[[ GIVEN ENTRIES, beginning ]]
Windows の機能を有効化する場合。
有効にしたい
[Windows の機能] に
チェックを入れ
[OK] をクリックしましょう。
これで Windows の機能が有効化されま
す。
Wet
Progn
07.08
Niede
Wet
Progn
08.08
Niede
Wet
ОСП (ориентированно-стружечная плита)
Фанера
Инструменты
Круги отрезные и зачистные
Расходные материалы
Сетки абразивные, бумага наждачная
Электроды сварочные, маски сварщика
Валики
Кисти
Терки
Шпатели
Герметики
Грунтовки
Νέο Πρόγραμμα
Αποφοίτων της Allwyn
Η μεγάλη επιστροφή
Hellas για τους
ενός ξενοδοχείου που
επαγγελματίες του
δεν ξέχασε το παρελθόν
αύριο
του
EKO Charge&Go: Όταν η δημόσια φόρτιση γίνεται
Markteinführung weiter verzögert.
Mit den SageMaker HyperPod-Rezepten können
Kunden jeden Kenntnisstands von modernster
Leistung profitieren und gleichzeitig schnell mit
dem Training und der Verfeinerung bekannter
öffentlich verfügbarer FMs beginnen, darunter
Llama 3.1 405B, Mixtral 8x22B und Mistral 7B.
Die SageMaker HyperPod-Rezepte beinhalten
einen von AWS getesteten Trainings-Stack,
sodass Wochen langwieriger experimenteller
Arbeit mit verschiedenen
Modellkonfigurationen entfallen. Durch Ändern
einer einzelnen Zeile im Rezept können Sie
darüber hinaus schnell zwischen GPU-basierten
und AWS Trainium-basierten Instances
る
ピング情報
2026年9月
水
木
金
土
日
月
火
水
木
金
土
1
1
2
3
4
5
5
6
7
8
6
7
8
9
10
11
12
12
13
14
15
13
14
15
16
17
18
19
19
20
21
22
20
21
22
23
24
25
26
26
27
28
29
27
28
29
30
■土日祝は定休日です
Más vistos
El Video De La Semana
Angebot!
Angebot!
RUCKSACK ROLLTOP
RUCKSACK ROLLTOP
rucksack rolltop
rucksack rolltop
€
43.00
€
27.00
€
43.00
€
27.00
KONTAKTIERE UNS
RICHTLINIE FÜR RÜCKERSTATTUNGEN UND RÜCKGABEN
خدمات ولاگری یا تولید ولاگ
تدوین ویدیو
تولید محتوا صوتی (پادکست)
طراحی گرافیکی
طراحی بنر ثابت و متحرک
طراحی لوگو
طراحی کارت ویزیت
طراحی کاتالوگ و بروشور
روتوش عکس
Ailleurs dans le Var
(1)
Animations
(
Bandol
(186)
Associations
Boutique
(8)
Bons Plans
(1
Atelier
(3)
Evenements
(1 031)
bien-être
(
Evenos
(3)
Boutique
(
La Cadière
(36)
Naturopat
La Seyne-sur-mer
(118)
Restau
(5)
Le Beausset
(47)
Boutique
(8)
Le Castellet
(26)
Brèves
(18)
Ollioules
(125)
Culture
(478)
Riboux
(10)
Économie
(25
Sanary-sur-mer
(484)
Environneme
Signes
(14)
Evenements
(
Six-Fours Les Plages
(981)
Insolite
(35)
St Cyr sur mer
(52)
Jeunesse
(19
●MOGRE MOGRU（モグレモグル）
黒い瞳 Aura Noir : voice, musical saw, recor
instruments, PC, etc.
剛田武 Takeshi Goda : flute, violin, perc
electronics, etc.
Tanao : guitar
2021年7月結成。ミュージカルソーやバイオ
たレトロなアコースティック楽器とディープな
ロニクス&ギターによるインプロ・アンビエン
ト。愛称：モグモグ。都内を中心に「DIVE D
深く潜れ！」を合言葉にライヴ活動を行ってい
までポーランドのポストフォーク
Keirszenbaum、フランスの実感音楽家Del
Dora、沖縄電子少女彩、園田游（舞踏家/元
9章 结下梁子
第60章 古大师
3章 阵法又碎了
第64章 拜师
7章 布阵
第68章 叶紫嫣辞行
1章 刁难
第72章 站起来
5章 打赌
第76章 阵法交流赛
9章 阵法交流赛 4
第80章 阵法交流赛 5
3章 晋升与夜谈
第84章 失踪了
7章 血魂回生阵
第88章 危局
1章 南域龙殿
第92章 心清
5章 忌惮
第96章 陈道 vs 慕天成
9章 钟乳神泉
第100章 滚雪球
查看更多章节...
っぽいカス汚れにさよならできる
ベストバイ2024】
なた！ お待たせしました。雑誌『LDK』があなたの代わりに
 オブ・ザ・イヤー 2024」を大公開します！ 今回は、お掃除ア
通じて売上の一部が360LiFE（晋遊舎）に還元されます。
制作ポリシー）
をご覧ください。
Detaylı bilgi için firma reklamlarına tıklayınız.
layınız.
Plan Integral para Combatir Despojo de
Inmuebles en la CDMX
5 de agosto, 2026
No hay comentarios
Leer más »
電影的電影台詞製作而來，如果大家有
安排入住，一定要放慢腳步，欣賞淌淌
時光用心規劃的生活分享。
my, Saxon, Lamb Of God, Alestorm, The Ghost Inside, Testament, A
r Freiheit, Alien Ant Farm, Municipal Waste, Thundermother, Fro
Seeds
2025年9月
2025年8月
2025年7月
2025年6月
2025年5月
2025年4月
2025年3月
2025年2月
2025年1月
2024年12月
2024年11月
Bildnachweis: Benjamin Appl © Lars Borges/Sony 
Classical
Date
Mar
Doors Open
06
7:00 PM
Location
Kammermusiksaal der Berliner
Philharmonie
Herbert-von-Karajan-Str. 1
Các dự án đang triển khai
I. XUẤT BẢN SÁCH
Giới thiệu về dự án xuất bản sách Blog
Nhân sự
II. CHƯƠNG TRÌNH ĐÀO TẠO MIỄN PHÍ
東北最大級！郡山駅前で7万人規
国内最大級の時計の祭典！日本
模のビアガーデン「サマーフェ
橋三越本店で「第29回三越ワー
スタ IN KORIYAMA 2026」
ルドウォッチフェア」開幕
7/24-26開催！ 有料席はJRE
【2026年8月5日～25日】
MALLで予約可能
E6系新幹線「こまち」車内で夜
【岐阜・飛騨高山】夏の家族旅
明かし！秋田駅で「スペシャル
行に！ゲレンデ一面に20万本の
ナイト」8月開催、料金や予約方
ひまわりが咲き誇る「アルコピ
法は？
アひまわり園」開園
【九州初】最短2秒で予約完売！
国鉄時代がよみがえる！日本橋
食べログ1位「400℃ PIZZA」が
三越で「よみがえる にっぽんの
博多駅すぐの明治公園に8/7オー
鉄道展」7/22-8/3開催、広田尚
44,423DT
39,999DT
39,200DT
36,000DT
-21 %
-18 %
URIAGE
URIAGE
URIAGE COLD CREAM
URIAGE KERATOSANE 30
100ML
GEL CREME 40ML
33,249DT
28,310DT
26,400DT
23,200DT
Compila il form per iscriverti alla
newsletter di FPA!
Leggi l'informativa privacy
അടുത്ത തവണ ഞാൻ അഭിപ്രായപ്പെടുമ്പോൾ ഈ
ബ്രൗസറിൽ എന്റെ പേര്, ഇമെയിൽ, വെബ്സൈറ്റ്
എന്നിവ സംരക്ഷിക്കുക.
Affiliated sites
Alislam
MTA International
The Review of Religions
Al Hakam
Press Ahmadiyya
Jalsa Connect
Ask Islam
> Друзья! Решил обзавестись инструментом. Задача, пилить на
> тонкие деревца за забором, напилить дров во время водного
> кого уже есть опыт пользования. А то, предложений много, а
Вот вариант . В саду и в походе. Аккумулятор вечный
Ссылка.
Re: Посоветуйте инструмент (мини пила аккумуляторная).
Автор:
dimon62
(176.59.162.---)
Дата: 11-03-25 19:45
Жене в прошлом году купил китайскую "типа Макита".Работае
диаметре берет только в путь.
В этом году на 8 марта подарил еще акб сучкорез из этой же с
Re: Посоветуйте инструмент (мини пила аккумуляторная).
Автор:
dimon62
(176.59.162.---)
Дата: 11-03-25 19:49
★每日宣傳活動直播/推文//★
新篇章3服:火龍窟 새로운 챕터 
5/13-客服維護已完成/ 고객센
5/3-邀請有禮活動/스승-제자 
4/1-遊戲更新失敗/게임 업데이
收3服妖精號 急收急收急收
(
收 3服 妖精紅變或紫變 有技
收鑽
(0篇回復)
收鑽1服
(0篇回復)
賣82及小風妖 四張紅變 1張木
[[ GIVEN ENTRIES, end ]]
*WHAT YOU WILL DO:*
Look for "അടുത്ത തവണ ഞാൻ അഭിപ്രായപ്പെടുമ്പോൾ ഈ" in the records. Write out its line and every later line through the end exactly, with nothing more.

*RESPONSE BELOW:*
അടുത്ത തവണ ഞാൻ അഭിപ്രായപ്പെടുമ്പോൾ ഈ
ബ്രൗസറിൽ എന്റെ പേര്, ഇമെയിൽ, വെബ്സൈറ്റ്
എന്നിവ സംരക്ഷിക്കുക.
Affiliated sites
Alislam
MTA International
The Review of Religions
Al Hakam
Press Ahmadiyya
Jalsa Connect
Ask Islam
> Друзья! Решил обзавестись инструментом. Задача, пилить на
> тонкие деревца за забором, напилить дров во время водного
> кого уже есть опыт пользования. А то, предложений много, а
Вот вариант . В саду и в походе. Аккумулятор вечный
Ссылка.
Re: Посоветуйте инструмент (мини пила аккумуляторная).
Автор:
dimon62
(176.59.162.---)
Дата: 11-03-25 19:45
Жене в прошлом году купил китайскую "типа Макита".Работае
диаметре берет только в путь.
В этом году на 8 марта подарил еще акб сучкорез из этой же с
Re: Посоветуйте инструмент (мини пила аккумуляторная).
Автор:
dimon62
(176.59.162.---)
Дата: 11-03-25 19:49
★每日宣傳活動直播/推文//★
新篇章3服:火龍窟 새로운 챕터 
5/13-客服維護已完成/ 고객센
5/3-邀請有禮活動/스승-제자 
4/1-遊戲更新失敗/게임 업데이
收3服妖精號 急收急收急收
(
收 3服 妖精紅變或紫變 有技
收鑽
(0篇回復)
收鑽1服
(0篇回復)
賣82及小風妖 四張紅變 1張木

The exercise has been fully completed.